The Beauty and Horror of Crystal Shards

I have been us­ing a lot of Crys­tal for per­son­al projects for about a year. Think of it like "na­tive Ru­by with type in­fer­ence" or some­thing like that.

But this post is not about the lan­guage it­self, it's about one part of its ecosys­tem: the shard­s.

The Nice

Shards are like Ru­by gem­s, or like what­ev­er go calls them nowa­days, or rust crates, just "li­braries" that are writ­ten most­ly in crys­tal.

The thing is ... they are awe­some!

Suppose you want to use markdown in your app. You go to which crawls GitHub and finds things written in Crystal. You search for markdown and you find a few that look good. Suppose you want to use my cr-discount shard.

You just add the shard to your shard.yml and use it, like this:

    github: ralsina/cr-discount

Then in your code:

require "cr-discount"

markdown = "This *is* **markdown**"
html = Discount.compile(markdown)

And that's it, you just in­te­grat­ed it in­to your build, your code is us­ing it, and that's all there is to it.

But not on­ly that, sup­pose you are us­ing a shard like docr but you find a tiny bug or two. You fork it, fix the bugs and cre­ate a PR. If the au­thor is ac­tive, they will merge it, and you can go back to us­ing the shard, but even if they aren't ... you can just use your fork in the mean­time.

Just use ralsina/docr instead of marghidanu/docr in your shard.yml and you are using my fix.

And there's more!
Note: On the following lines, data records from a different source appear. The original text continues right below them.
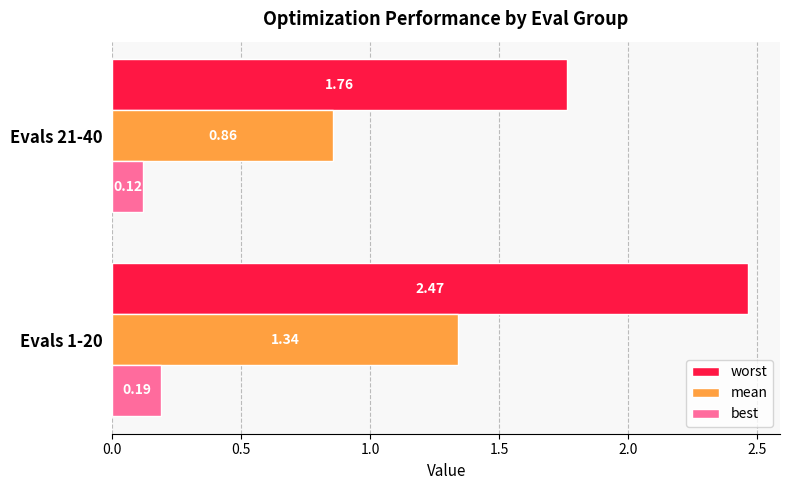

What is the difference between the maximum and minimum values in the mean series?

0.5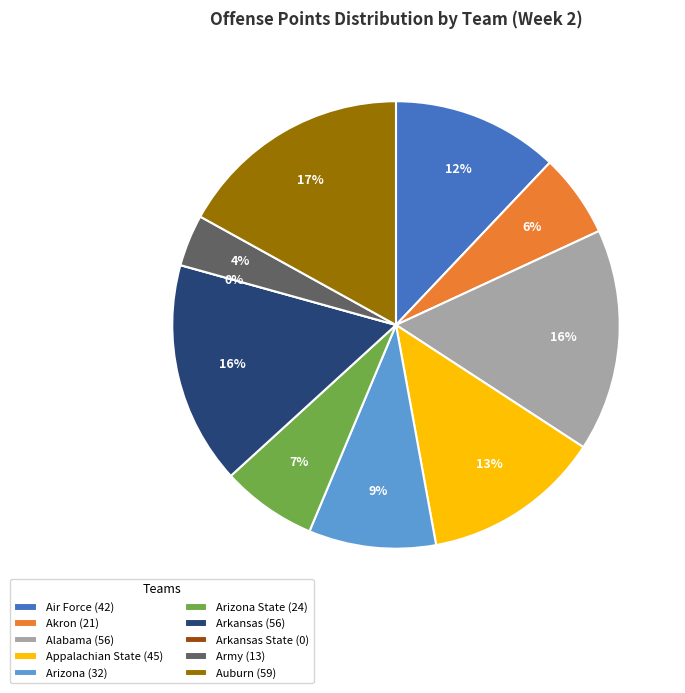

Count the number of slices in the pie.

10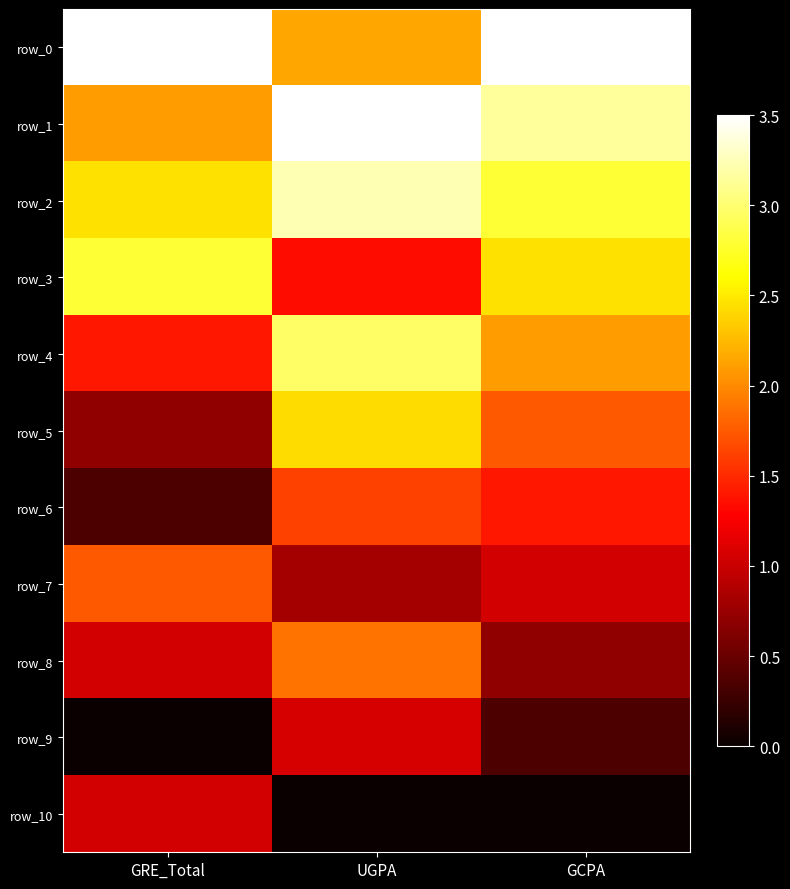

What is the difference between the highest and lowest values at UGPA?

3.5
Sup­pose you find some code in your projects that you keep re­peat­ing. For ex­am­ple, I al­ways use the same log­ging set­up in CLI app­s:

  • Col­or­ful if it makes sense
  • Con­fig­urable ver­bosi­ty
  • Er­rors and worse in stderr
  • In­fo and bet­ter in std­out

So, why copy that ev­ery­where? Just make it a tiny shard.

There is no overhead in your code, you don't have to ask users to install anything, you just add it to your shard.yml and it's there for everyone that cares.

The Not So Nice

Of course noth­ing is free of cost.

  • Be­cause it's easy to cre­ate shard­s, it's easy to aban­don shard­s.
  • Be­cause it's easy to fork shard­s, it's easy to at­om­ize the ecosys­tem.
  • Be­cause it's easy to find shards and it's de­cen­tral­ized, it's triv­ial to poi­son the sup­ply chain (although TBH it seems to be easy enough in any lan­guage).

So, you have to be care­ful. You have to check if the shard is main­tained, if it's the best one for the job, if you fork it you need to com­mit to keep­ing your fork work­ing, you al­ways need to push the PR even if the au­thor does­n't pick it up be­cause it's there for oth­er user­s.

So, con­clu­sion­s... they are what they are. For me they are the most prac­ti­cal thing ev­er and I of­ten wish Python had some­thing like them, but they are al­so quite ... scary? And see­ing the aban­doned shards makes me sad for a lan­guage that should be much more pop­u­lar than it is.